Data entries
====

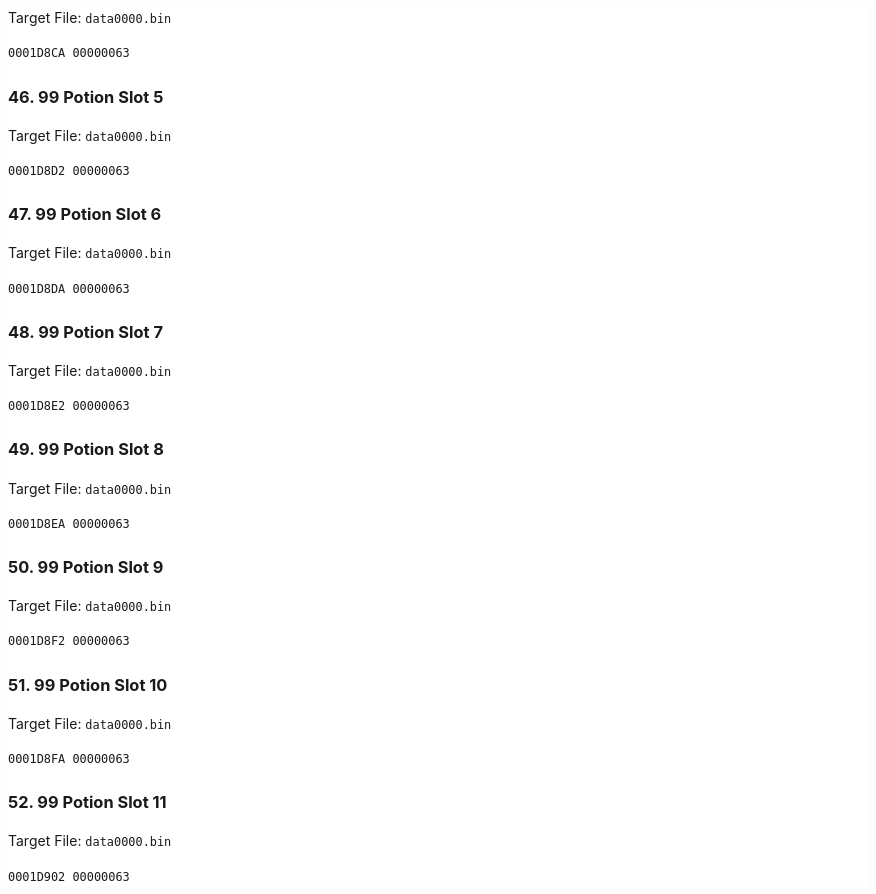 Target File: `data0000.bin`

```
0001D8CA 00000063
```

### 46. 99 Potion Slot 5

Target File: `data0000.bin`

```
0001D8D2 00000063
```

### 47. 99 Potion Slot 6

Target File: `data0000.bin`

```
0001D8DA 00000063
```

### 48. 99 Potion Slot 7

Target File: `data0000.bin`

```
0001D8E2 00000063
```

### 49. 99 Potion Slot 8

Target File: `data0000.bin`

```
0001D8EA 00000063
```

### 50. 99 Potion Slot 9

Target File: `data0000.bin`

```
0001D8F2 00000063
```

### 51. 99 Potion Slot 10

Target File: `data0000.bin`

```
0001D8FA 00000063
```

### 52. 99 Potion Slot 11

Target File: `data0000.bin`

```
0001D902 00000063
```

====

**What you have to do**
Please output exactly the lines of the data above, from its first line through the line with "### 50. 99 Potion Slot 9", and nothing else; drop the pictures.

**Written solution**
 Target File: `data0000.bin`

```
0001D8CA 00000063
```

### 46. 99 Potion Slot 5

Target File: `data0000.bin`

```
0001D8D2 00000063
```

### 47. 99 Potion Slot 6

Target File: `data0000.bin`

```
0001D8DA 00000063
```

### 48. 99 Potion Slot 7

Target File: `data0000.bin`

```
0001D8E2 00000063
```

### 49. 99 Potion Slot 8

Target File: `data0000.bin`

```
0001D8EA 00000063
```

### 50. 99 Potion Slot 9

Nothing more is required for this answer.